During his final episode of the season, Bill Maher asked if race continues to be a genuine problem in America. A fair question. One fair answer: Race is nothing like the problem it was in my childhood.
Back then, even alleged liberals (white liberals, I should add) stuttered like Porky Pig when confronted with the inevitable question: "Would you let your sister marry a non-white?" In discussion after discussion, the issue ended up as a below-the-waist concern, as ever seems to be the case in this sexually-obsessed culture.
Today, interracial couples are seen at many a mall here in Los Angeles -- and, I am happy to report, nobody cares. In 1970, even in 1980, a young black/white couple would have caused murmurs and surreptitious glances. Now, nobody gives a damn. I wonder if those lucky kids know just how hard a lot of people had to work in order to achieve this who-gives-a-damn moment.
So: Is the race issue closed?
Before you answer, take another look at a race of a different sort: The Los Angeles mayoral contest between James Hahn and Antonio Villaraigosa. That confrontation shall find its conclusion within mere hours.
This election reminds me of that old Star Trek episode (classic Trek, of course) in which Spock turns to one beautiful female robot and says: "I love you." Then he turns to her (its?) identical twin and adds: "But I hate you." The contradiction causes the robots' computerized brains to fry. That's how we all thought computers worked back in the 1960s.
Today, some Angelenos love Hahn and hate Villaraigosa, and vice-versa. But the two candidates are really twins, politically speaking. They have few real differences, if any. Hahn, the son of old-school liberal icon Kenny Hahn, may, in fact, turn out to be the more progressive of the two men, if only by a smidgen.
And yet...and yet...
The Republican party in Los Angeles has recently embraced Hahn as though he were Rush Limbaugh. Local Rovians even sent out brownshirts to harass John Kerry when Kerry spoke in favor of Villaraigosa. The harassment was quite ugly and thuggish, or so reports my ladyfriend. (See the post below.)
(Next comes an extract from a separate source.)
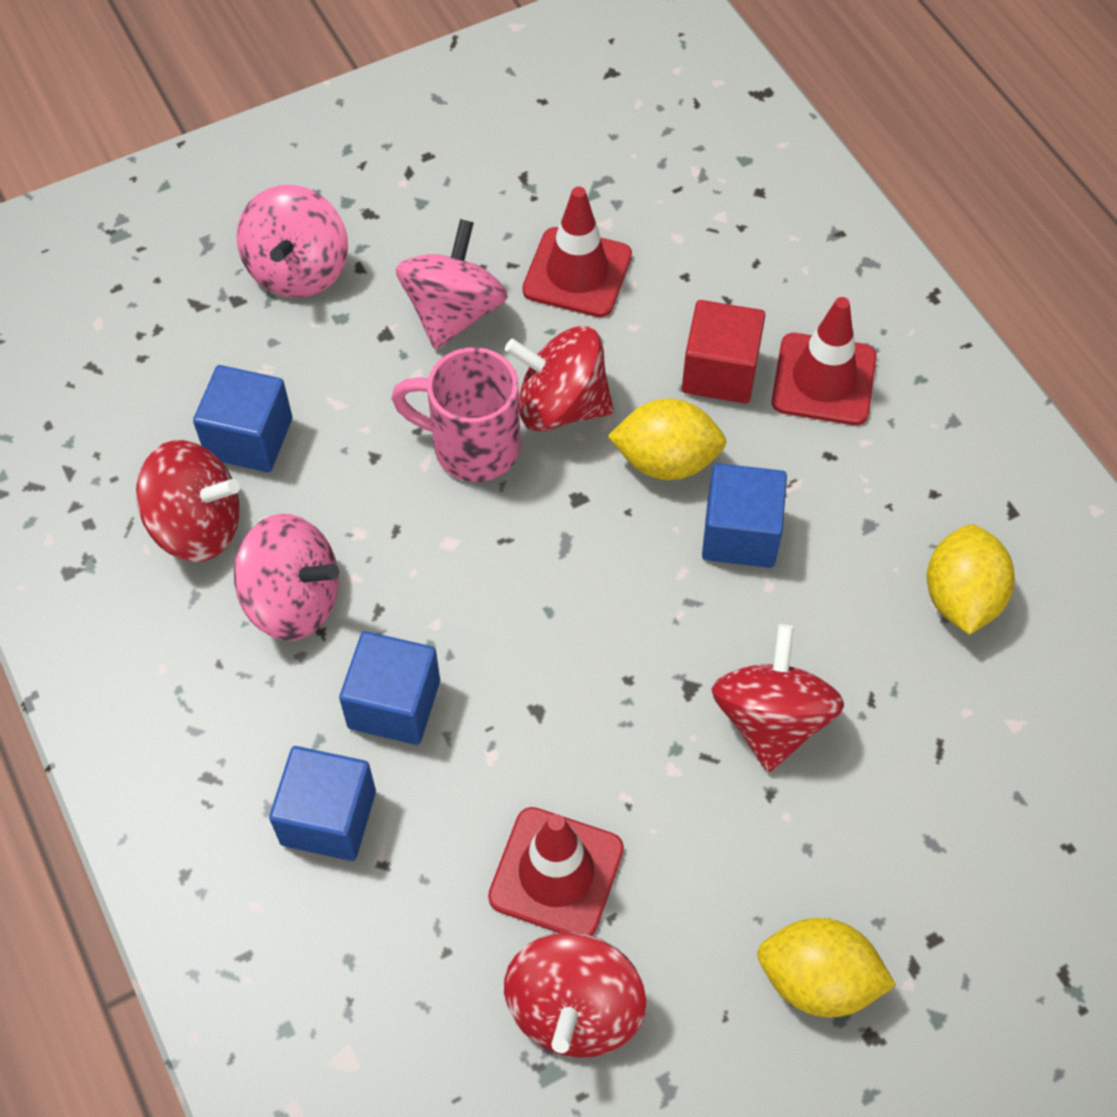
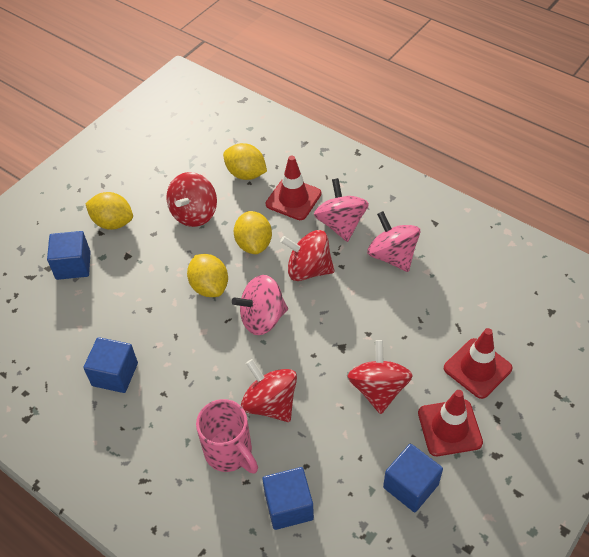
red cube: 1 -> 0
yellow lemon: 3 -> 4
Why do Republicans support Hahn so fervently, when Hahn has never been identified with their interests? Why do they instinctively rail against Villaraigosa? Why do they love one twin and hate the other?
Try to think of a reason. I suspect that an answer will occur to you before your brain fries.
3 comments:
I'm not so sure that it is race. I think it might be the "devil they know" attitude that is having the repubs pick him. Since the right is forced to choose between two candidates falling over themselves to secure the union vote, it might seem like a no-win pick.
That said, with Hahn you get a certain amount of corruption and general inaction. With Villaraigosa, who knows? He is buyable, as the Florida campaign donation scandal showed us (http://informedsources.blogspot.com/2005/04/not-caught-on-tape-yet-villaraigosas.html#comments). But beyond that who knows? Between those, I'd say that most repubs would go with inaction which it what it seems they are doing.
I don't know much about LA politics, but if Rove was backing Hahn, I'm relieved to heaar that the other guy won. We elected a Democratic mayor here in Pittsburgh by an overwhelming margin, and another democrat trounced the republican candidate in a special election for a seat in the state senate.